Thomas Oppermann, SPD

Hier scheint sich ein Spionage-Sumpf aufzutun, den wir austrocknen müssen. Wenn sich der neue Verdacht bewahrheitet, muss das Konsequenzen haben. Es wird immer dringlicher, dass die Kanzlerin bei der US-Regierung klare Antworten einfordert. Hans-Christian Ströbele, die Grünen

Auch der Unionsabgeordnete Philipp Mißfelder von der CDU, bislang kein ausgewiesener US-Kritiker ("unser wichtigster Verbündeter") sieht das "transatlantische Verhältnis erschüttert", spricht von einem Skandal. Regierungssprecher Seibert gab sich ebenfalls "erschüttert", wird mit der Rede von "tiefgreifenden Meinungsverschiedenheiten" zitiert, dem Vertrauensverlust und der erstaunlich ehrlichen Erklärung: "dass die USA vermutlich alle von ihnen gewünschten Informationen auf direktem Wege von der Bundesregierung bekommen könnten".

Die Reihe der "Wir sind erschüttert"-Zitate ließe sich leicht fortsetzen.
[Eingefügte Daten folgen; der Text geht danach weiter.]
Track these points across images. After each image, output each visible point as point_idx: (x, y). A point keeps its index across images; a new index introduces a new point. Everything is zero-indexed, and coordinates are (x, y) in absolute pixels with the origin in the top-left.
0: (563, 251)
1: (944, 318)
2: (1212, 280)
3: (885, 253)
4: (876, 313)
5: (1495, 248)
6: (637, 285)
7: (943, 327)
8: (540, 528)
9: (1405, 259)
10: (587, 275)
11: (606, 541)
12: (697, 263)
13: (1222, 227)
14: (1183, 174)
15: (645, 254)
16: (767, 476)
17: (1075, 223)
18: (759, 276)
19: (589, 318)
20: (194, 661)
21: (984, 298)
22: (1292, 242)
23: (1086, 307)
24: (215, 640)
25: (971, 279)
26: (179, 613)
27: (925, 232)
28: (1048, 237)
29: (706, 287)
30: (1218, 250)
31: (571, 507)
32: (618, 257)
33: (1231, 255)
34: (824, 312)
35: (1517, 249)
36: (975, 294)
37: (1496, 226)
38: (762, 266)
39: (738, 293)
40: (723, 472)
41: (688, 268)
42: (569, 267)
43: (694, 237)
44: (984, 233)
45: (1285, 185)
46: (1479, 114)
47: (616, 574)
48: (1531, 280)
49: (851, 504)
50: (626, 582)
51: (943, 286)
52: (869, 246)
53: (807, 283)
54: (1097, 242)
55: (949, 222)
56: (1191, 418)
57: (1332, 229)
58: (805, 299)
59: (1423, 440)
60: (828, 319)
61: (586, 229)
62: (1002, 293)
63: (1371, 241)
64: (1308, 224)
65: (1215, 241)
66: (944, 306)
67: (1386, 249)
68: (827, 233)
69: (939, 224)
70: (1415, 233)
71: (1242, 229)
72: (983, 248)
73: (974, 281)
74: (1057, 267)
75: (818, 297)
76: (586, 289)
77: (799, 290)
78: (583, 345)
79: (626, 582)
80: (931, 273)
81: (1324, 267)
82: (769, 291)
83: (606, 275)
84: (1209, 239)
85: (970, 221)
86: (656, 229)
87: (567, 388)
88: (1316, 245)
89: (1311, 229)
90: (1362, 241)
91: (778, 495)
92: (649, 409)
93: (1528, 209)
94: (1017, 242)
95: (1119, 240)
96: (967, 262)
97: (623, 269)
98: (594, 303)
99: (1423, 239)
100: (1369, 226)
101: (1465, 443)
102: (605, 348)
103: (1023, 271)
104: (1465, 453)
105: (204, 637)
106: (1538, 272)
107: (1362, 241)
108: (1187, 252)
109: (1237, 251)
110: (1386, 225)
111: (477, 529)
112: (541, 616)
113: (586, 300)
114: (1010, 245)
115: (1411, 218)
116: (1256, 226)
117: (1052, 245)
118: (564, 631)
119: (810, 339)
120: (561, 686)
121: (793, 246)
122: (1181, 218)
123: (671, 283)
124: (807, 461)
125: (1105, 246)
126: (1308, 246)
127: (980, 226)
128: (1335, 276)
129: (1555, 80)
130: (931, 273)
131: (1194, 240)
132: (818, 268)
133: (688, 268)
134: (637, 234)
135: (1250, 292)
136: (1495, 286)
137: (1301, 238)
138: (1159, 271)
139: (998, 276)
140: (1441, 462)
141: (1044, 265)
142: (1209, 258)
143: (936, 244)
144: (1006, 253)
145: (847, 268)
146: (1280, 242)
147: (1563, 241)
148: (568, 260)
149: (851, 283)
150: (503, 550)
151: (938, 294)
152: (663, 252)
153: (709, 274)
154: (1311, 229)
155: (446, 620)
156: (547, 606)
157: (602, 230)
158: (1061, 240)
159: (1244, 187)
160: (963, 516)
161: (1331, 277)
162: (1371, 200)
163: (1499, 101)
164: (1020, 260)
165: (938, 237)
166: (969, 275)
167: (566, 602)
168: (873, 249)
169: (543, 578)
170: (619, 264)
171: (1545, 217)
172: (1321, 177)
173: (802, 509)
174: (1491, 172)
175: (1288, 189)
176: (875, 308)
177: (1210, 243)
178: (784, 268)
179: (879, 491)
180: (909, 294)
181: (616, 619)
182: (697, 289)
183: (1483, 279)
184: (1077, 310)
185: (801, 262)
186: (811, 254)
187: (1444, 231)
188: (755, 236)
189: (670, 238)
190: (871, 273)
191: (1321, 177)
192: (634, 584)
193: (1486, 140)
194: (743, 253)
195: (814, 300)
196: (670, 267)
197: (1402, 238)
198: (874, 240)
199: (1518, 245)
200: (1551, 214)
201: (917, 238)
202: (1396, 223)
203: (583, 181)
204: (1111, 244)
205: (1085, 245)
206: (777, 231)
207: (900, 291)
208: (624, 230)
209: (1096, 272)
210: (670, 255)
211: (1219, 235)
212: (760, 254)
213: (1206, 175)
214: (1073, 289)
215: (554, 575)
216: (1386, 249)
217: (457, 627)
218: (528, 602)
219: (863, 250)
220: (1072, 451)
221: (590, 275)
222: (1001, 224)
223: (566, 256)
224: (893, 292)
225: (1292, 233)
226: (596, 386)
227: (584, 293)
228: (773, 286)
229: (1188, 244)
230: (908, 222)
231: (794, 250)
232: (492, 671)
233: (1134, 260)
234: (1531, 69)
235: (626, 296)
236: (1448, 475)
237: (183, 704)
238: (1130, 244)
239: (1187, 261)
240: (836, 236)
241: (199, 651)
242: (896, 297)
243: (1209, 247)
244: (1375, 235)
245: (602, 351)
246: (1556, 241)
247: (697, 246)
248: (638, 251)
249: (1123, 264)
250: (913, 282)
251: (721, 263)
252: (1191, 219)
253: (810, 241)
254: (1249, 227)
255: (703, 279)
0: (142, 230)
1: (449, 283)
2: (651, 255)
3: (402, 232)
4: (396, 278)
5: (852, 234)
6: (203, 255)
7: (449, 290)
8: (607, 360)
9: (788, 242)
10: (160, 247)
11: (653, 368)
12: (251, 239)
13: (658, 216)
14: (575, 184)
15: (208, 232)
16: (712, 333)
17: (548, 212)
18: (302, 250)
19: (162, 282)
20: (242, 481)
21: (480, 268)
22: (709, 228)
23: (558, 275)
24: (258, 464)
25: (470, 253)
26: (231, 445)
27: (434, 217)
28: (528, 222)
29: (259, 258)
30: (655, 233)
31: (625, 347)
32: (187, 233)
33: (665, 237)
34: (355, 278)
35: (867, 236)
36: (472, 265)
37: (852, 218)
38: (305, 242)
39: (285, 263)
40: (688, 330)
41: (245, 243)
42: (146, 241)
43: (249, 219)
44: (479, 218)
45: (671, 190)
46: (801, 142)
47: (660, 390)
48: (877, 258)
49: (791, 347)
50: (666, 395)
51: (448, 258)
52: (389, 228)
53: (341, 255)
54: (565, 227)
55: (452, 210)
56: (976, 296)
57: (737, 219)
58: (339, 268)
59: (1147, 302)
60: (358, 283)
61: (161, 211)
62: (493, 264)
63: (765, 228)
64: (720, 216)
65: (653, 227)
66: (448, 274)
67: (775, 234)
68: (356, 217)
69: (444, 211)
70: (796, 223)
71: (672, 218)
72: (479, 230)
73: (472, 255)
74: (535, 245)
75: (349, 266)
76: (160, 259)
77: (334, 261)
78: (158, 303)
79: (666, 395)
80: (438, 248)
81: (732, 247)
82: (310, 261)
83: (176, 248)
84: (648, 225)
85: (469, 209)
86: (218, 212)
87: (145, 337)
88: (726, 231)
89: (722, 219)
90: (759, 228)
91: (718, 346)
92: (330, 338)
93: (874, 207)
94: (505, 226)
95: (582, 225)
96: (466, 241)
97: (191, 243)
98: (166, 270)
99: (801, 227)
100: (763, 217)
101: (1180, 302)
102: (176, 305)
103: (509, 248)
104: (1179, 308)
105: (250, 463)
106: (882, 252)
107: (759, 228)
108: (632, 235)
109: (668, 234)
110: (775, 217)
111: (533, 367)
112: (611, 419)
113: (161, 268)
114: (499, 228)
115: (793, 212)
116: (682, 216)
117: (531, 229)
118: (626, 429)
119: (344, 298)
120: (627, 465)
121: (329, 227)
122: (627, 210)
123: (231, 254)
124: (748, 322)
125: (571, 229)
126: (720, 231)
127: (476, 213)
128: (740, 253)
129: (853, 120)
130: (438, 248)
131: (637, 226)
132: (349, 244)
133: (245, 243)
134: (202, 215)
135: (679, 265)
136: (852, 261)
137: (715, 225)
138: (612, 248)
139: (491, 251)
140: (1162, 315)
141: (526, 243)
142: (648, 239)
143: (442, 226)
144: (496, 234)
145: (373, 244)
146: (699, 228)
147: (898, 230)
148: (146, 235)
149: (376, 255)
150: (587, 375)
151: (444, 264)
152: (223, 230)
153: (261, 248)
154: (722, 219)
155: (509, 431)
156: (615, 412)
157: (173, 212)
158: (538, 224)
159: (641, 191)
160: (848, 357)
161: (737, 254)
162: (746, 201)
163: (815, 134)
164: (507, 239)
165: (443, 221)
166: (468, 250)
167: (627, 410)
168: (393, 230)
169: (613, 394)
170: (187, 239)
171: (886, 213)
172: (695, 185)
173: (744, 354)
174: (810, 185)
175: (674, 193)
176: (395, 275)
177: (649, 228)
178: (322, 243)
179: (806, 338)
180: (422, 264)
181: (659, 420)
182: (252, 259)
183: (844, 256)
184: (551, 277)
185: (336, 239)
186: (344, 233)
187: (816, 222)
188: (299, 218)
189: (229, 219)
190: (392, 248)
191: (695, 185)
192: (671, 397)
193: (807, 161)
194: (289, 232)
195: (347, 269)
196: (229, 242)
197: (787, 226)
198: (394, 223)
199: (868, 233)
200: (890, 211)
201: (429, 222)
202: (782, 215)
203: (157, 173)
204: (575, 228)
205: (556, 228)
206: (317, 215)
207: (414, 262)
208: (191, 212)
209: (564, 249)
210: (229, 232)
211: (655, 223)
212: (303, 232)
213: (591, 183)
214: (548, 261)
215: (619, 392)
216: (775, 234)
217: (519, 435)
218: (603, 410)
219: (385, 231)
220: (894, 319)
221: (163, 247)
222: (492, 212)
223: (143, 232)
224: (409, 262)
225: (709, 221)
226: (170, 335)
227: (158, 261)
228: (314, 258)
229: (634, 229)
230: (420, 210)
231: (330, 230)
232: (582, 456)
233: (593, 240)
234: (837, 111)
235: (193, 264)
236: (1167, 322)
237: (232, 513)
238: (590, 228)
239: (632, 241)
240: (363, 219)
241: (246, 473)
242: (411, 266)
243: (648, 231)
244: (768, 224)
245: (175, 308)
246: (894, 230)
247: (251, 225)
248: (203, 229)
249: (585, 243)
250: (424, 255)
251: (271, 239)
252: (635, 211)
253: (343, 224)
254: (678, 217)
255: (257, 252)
Alle, vom Kanzleramt, den Ministerien, den Ermittlern, bis hin zu den Geheimdiensten sind in Aufregung, wie der Spiegel beobachtet. Der Ruf nach ernsthaften Konsequenzen schallt aus allen Ecken. Welche Konsequenzen genau?

Infolge der neuen ernsten Krise hat das Auswärtige Amt den US-Botschafter John B. Emerson ins Haus bestellt. Und CIA-Chef John Brennan soll gestern Nachmittag mit dem Geheimdienstkoordinator im Kanzleramt, Staatssekretär Klaus-Dieter Fritsche, telefoniert haben. Um den Schaden zu begrenzen, so der NDR. Wenn die Gespräche so laufen wie das Telefongespräch zwischen den beiden Staatsoberhäuptern, dürfte die eine öffentlich so groß geforderte Konsequenz, das No-Sp-Abkommen, in weiter Ferne bleiben.

Doch Regierungssprecher Seibert hat den USA ja bereits den Ausweg aus der Krise gewiesen: Es braucht keine US-Spione, da die USA ja alle von ihnen gewünschten Informationen auf direktem Wege von der Bundesregierung bekommen könnten. Allerdings nur, wenn sie sich ernst genommen fühlt. Ein bisschen Streichelgespräche täten für solche Ansprüche schon das Nötigste. Zum Konflikt fehlt der Regierung die Traute. Was die NSA-Massenüberwachung angeht, ist das ein denkbar schlechtes Signal.